Ainsi, la mystique nous apparaît comme un matérialisme radical. De plus, loin d’être un idéalisme, il nous semble qu’elle est un réalisme – ou plutôt un réelisme – car tout son discours consiste à exhorter l’individu à se détacher de ses illusions, à se dépouiller de ce qu’il n’est pas pour qu’ainsi se révèle d’elle-même la Présence du Réel, la plénitude de l’être, la substance même de l’univers, la création en son origine atemporelle. Dit autrement, la mystique renvoie à l’instant d’avant le Big Bang, là même où la connaissance scientifique peine à atteindre les premiers commencements après le Big Bang (car cette connaissance est toute extérieure, « objective »). Là où la connaissance scientifique demeure emprisonnée dans le temps, la mystique s’en libère et se porte au-delà du temps et de l’espace, dans le Réel-Un sans rien d’ajouter de subjectif ni d’objectif. Bref, la mystique, c’est la voie qui permet le passage du relatif à l’Absolu, de l’idéalisme au réelisme.

 

Pris en son sens « ontologique », logique, la matérialisme réeliste de la mystique peut se permettre une critique de tous les autres pseudo-matérialismes : matérialisme cognitif de l’état central, de l’identité, etc. car ces études matérialistes s’élaborent à partir de présupposés d’ordre culturel. La véritable connaissance scientifique exige un retour sur soi et une ascèse cognitive : on ne pense pas les premiers principes comme on pense avec sa raison pratique, dialectique, synthétique, discursive. Ainsi la connaissance mystique ne cherche pas à trouver la vérité sur un objet quelconque ou à comprendre tel ou tel phénomène ; elle n’est pas extérieure et objective (ou subjective) mais se transforme elle-même, se purifie de tous ses modes, s’absente de son pouvoir, de sa capacité (discursive, réflexive), de sa puissance et ainsi se trouve placée d’emblée au cœur même du Réel, de la Vérité.

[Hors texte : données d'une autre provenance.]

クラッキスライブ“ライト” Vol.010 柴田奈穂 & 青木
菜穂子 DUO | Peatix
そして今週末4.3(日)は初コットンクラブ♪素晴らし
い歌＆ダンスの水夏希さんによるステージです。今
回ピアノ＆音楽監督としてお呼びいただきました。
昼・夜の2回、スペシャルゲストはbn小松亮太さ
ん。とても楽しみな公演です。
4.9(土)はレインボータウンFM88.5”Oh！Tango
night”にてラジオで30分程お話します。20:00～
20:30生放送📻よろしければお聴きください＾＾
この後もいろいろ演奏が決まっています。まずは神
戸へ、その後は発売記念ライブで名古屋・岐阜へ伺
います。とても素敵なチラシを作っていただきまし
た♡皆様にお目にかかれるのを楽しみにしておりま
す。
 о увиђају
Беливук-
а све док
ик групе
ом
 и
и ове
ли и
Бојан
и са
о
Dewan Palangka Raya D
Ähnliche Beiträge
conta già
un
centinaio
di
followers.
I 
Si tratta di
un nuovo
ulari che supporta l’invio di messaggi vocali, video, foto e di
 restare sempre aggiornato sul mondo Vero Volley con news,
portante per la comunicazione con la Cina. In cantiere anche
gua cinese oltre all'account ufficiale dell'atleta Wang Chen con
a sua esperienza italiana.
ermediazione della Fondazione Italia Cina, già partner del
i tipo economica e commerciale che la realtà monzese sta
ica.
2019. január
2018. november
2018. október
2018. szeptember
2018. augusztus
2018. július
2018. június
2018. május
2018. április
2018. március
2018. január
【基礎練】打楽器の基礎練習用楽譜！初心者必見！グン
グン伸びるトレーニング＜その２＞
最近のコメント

Cette connaissance qui n’opère pas, qui n’agit pas, qui ne passe pas à l’acte, qui demeure inactive retourne ainsi à son principe illimité, éternel car Absolu-Un là même où la connaissance intellectuelle, la connaissance en acte est toujours limitée, finie, car relative et séparée, divisée d’avec le Tout-Un.



[1] Sur le plan ontologique, mais elle a également un « œil » sur le plan épistémologique.

[2] Ou plutôt, l’homme et Dieu, l’homme et l’univers n’existent plus : « il n’y a » plus que l’Un (au-delà de l’être.)